Lyhanna : une société qui écrase les faibles17/06/20262026Journal/medias/journalnumero/images/2026/06/une_3020-c.jpg.445x577_q85_box-0%2C0%2C1271%2C1649_crop_detail.jpg2026-06-17

Leur société

Lyhanna : une société qui écrase les faibles

Après le meurtre de Lyhanna, de nouvelles manifestations se sont déroulées encore lundi 15 juin dans plusieurs grandes villes, regroupant des centaines de personnes, appelant notamment au vote d’une « loi intégrale » de protection des femmes et des enfants.

« 160 000 enfants [victimes chaque année de violences sexuelles]. Que faites-vous ? » affichait une participante, au sein de la manifestation parisienne qui comprenait, une observatrice le notait avec soulagement, un tiers d’hommes. Après sa première réaction pleine de mépris pour la population comme pour les juges et magistrats, Macron a fini par admettre du bout des lèvres qu’il faudra « peut-être ajouter des moyens çà et là », et Lecornu a reçu une délégation de députés au sujet de la « loi intégrale », déposée depuis des mois et pas encore examinée, mais dont le coût pourrait avoisiner 3 milliards d’euros. À comparer aux 436 milliards programmés pour les dépenses militaires d’ici 2030.

On ne peut qu’être révolté par l’incapacité de l’État à protéger les enfants et les femmes face aux violences sexuelles, aux viols et même aux meurtres. La demande d’une loi réellement appliquée, ainsi que le souhaitent 300 000 signataires d’une pétition, est bien compréhensible. Ils souhaitent bien sûr qu’elle s’accompagne de suffisamment de moyens humains et donc financiers. Il doit s’agir ici de moyens judiciaires et policiers, sachant que la police et la justice de l’État de la bourgeoisie sont davantage formés à la répression. Il s’agit aussi d’un accompagnement réel des victimes, en termes de logement, d’aides multiples et d’autonomie financière.

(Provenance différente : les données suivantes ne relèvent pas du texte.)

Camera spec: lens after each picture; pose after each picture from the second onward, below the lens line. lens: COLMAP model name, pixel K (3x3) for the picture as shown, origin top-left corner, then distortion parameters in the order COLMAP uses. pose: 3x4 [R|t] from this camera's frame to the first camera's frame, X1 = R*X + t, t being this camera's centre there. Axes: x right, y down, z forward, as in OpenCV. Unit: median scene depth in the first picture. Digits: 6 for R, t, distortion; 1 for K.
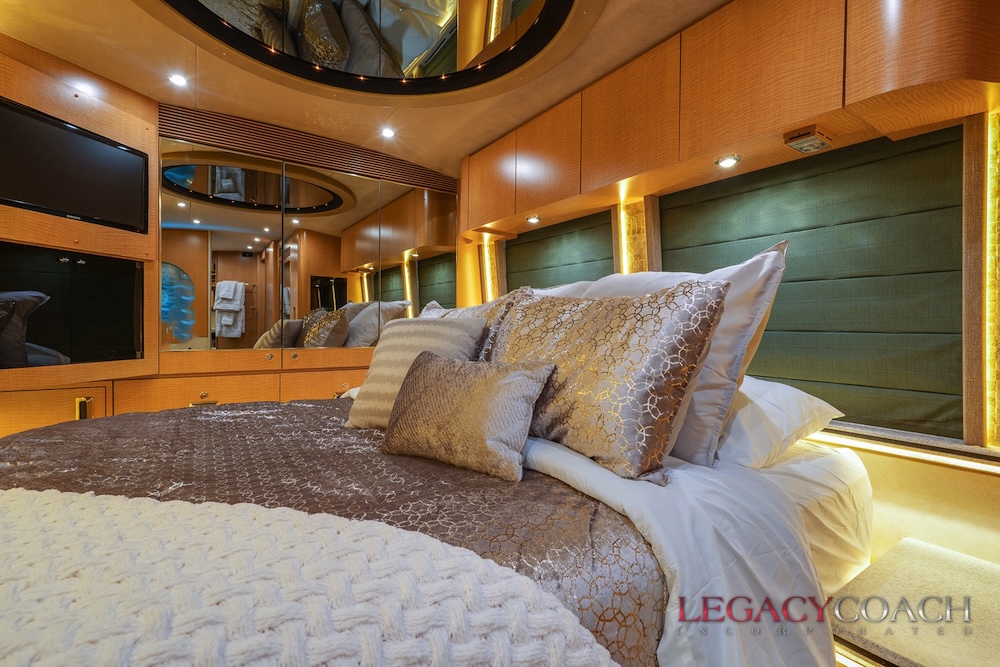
lens RADIAL K [[454.4, 0, 500.8], [0, 454.4, 331.3], [0, 0, 1]] dist [0.000152, 0.000203]
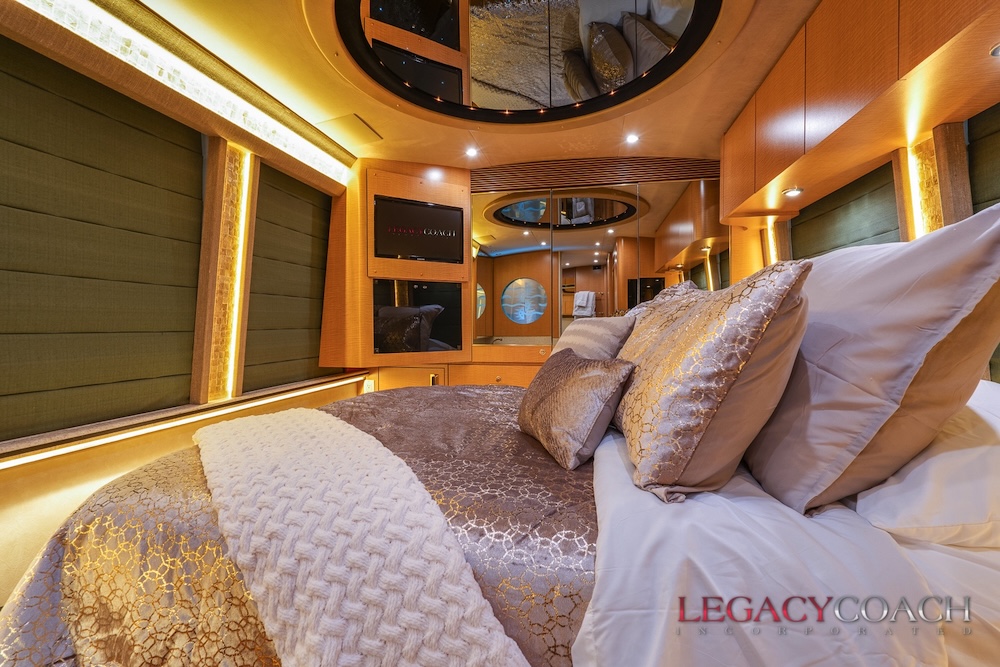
lens RADIAL K [[466.6, 0, 501.9], [0, 466.6, 327.1], [0, 0, 1]] dist [-0.000312, 0.000792]
pose [[0.696112, -0.009031, -0.717876, 0.353803], [0.001793, 0.999940, -0.010841, 0.002832], [0.717931, 0.006260, 0.696086, 0.060196]]
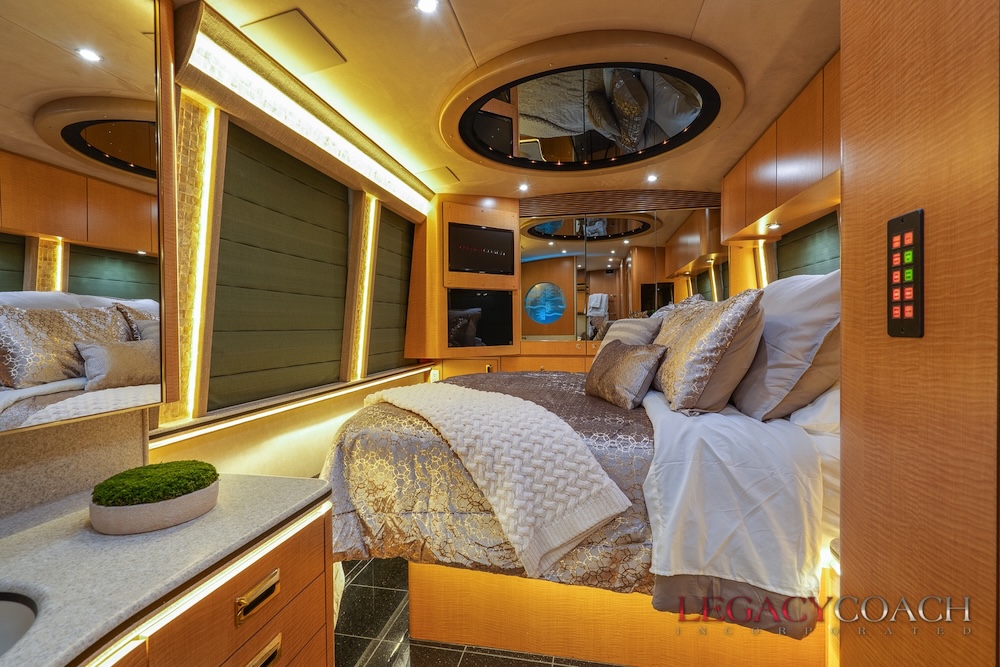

Mais, et les statistiques le démontrent, malheur aux plus faibles dans cette société où ceux qui détiennent la puissance sont rois, qu’il s’agisse de milliardaires, de patrons, de chefs de bureau, de vedettes du cinéma ou de la chanson, de pères ou de conjoints. L’État, quoiqu’il accumule les lois censées protéger l’individu, ne protège réellement que ceux pour qui les lois sont faites, et la facilité déconcertante avec laquelle les capitalistes ferment des entreprises et mettent à la rue des milliers de salariés en est une preuve.

Faut-il, par ailleurs, s’étonner que, dans une société humaine où les valeurs mises en avant sont l’argent, le luxe, la domination sociale, la réussite individuelle mesurée par le nombre de milliards, de châteaux et de yachts, la prédation du fort contre le faible soit implicitement encouragée ? Lyhanna est la victime – présumée – d’un grand malade que la société n’a pas su, n’a pas voulu détecter. Avant elle, d’autres enfants ont vu leur vie détruite par ceux qui détenaient un pouvoir, famille, curés, éducateurs… Mais, ne serait-ce que pour leur enseigner leurs droits d’individu à part entière, quelles infirmières scolaires, quels professeurs, peuvent appeler un chat un chat dans des séances d’éducation sexuelle que des associations religieuses ou d’extrême droite se sont empressées de dénoncer ? Quant à la famille, même si elle semble souvent un refuge, dont les enfants de l’ASE, par exemple, sont privés, chacun sait qu’elle abrite la majorité des agresseurs d’enfants et de femmes.

Pour creuser encore, quels recours existe-t-il pour les futurs agresseurs potentiels, se sentant déviants, pour qu’ils appellent à l’aide avant de passer à l’acte ? Pour que l’entourage ne se contente pas de fermer les yeux par crainte du scandale, voire ne se borne pas à protéger les enfants mais à contraindre les malades à se soigner ?

Pour se débarrasser de crimes comme celui subi par Lyhanna, il faudra changer cette société, et cela ne pourra résulter que d’un combat collectif mené par la population.